There are lots of eventualities which could occur. One scenario, the “no deal” option, would involve Britain crashing out of the EU without any sort of withdrawal agreement in place. Other possibilities could include an implementation of the deal currently being negotiated, while a new deal altogether – potentially negotiated by a new prime minister – may even occur. But no matter what the outcome, it will pay off for British businesses to be prepared for any sort of Brexit outcome. This article will explore what financial issues Britain’s firms might face regardless of what the eventual Brexit deal looks like.

Import and export

Perhaps the most pressing financial issue for many British businesses in relation to Brexit is import and export. Supply chains for lots of UK firms have a European element somewhere: in some cases, a crucial component or ingredient might come from an EU nation, for example, while in other cases the whole product is shipped from Europe to be sold by a British firm.

There has been talk in the news of the possibility of queues for goods at British border checkpoints when Brexit occurs – and even if a deal is reached, it’s possible that this will be non-comprehensive or last-minute and hence cause queues. Firms that need a certain item may have to buy more expensive alternatives from other locations in order to keep operating while the Brexit uncertainty is navigated.

Currency problems

The currency market is another major financial area in which Brexit could cause problems. International money transfer is always a volatile game: variations exist all the time, and a currency like a pound can be strong one day and then significantly drop in value the next. But so far, there’s been strong evidence to suggest that Brexit could lead to even more havoc.

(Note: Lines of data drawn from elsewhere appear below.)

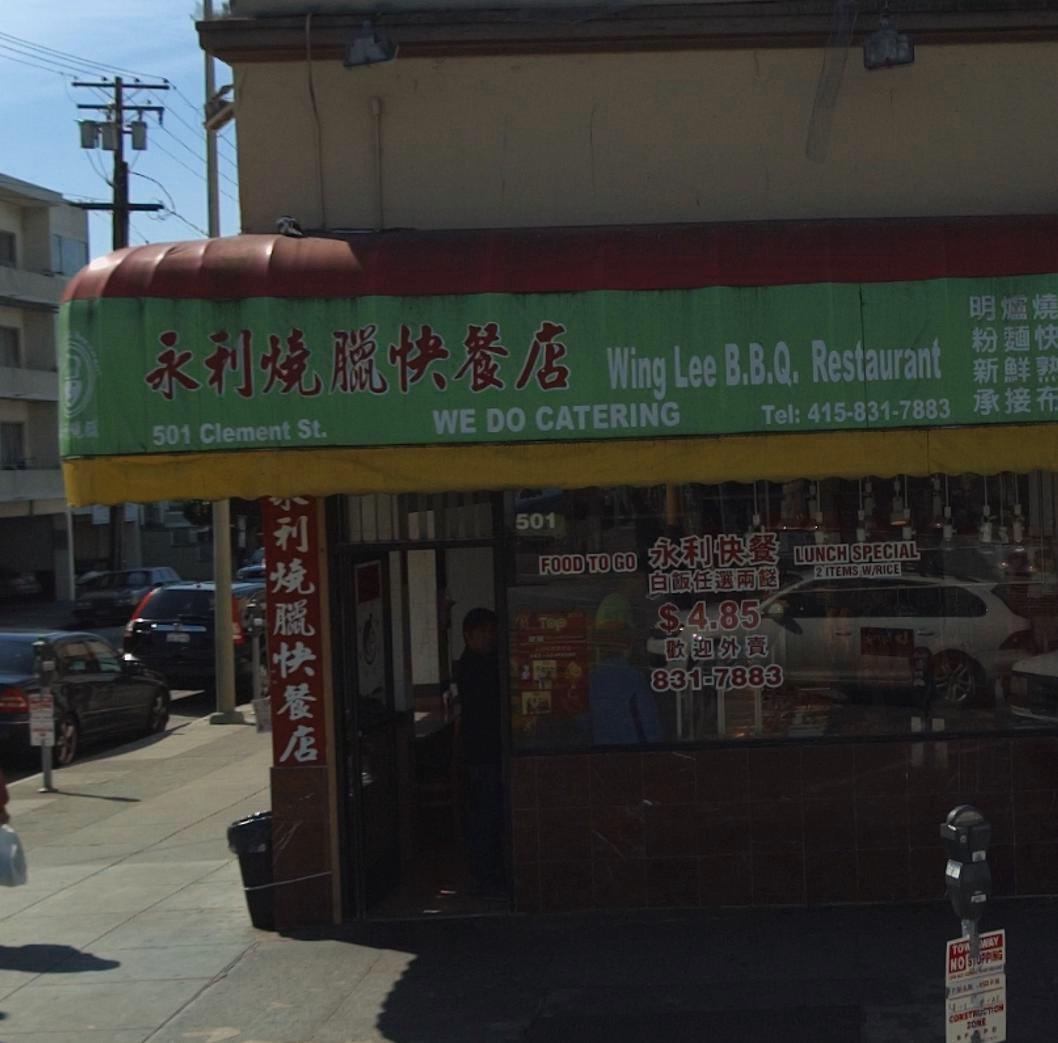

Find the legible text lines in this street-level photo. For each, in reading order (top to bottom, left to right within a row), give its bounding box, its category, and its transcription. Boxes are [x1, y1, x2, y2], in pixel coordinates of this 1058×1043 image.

[601, 334, 944, 401] BusinessName: Wing Lee B.B.Q. Restaurant
[150, 421, 193, 447] StreetNumber: 501
[198, 416, 329, 445] StreetName: Clement St.
[429, 399, 682, 436] None: WE DO CATERING
[760, 395, 952, 425] None: Tel: 415-831-7883
[516, 511, 557, 530] StreetNumber: 501
[536, 550, 637, 577] None: FOOD TO GO
[793, 541, 921, 566] None: LUNCH SPECIAL
[813, 562, 901, 579] None: 2 ITEMS W/RICE
[654, 597, 762, 637] None: $4.85
[650, 662, 784, 693] None: 831-7883
[949, 934, 1000, 957] None: TOW**WAY
[947, 947, 1005, 975] None: NO S*OPPING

Often, the reason for this has been uncertainty. If a leader or government is at increased risk of being toppled, say, uncertainty has the power to persuade forex traders to invest elsewhere. When former British foreign secretary Boris Johnson resigned from the Cabinet over disagreements to do with the Brexit negotiations, for example, the value of the British pound went down almost 1%. Political events, then, are often seen as having the power to alter a currency’s market rate. General elections can also affect values significantly, and if Theresa May’s government is toppled then businesses may find that the value of their pound-based revenues or reserves plummets.

Bureaucracy and regulation

At the moment, all British businesses are bound by certain European Union rules and regulations. What happens in the aftermath of Brexit is currently unclear: these regulations could be extended temporarily while a deal is thrashed out, or they could be adopted into British law wholesale. In any case, it’s advisable for businesses to assume that they will have to continue to abide by them until told otherwise: anything else is, in essence, only guesswork. Assuming that expenditure will fall, and revenues will rise because a particular European regulation will go out of the window is a risky approach that could backfire.

Some businesses, however, may not realise that the regulations they have to follow are from the EU. These rules and regulations are plentiful, and they affect almost every area and sector of an industry. Take food labelling: under EU rules, foodstuff labels have to be printed according to rules like a minimum font and with allergen information clearly displayed. This affects all sorts of British businesses in the food supply chain, and if this regulatory burden is reduced after Brexit then it could well lead to some saved cash thanks to less red tape. But as is the case with the whole Brexit debate, businesses will simply need to wait and see.

As yet, Brexit is still an unknown quantity. It’s not certain exactly how the process will play out – or what the financial consequences might be for Britain’s private sector. But it’s wise to prepare for all possible eventualities: from changes in regulation to issues around currency transactions, covering all possible Brexit bases is certainly a good idea.